LISTED RECORDS

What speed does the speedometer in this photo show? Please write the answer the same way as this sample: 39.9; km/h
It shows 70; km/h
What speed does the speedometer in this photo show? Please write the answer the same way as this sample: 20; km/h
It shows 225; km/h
==
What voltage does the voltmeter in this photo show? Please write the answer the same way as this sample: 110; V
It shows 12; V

WORK ITEM
Copy out the records word for word, from the line containing "sample: 39.9; km/h" through the line containing "It shows 225; km/h", both lines included.

SOLUTION TO THIS EXERCISE
What speed does the speedometer in this photo show? Please write the answer the same way as this sample: 39.9; km/h
It shows 70; km/h
What speed does the speedometer in this photo show? Please write the answer the same way as this sample: 20; km/h
It shows 225; km/h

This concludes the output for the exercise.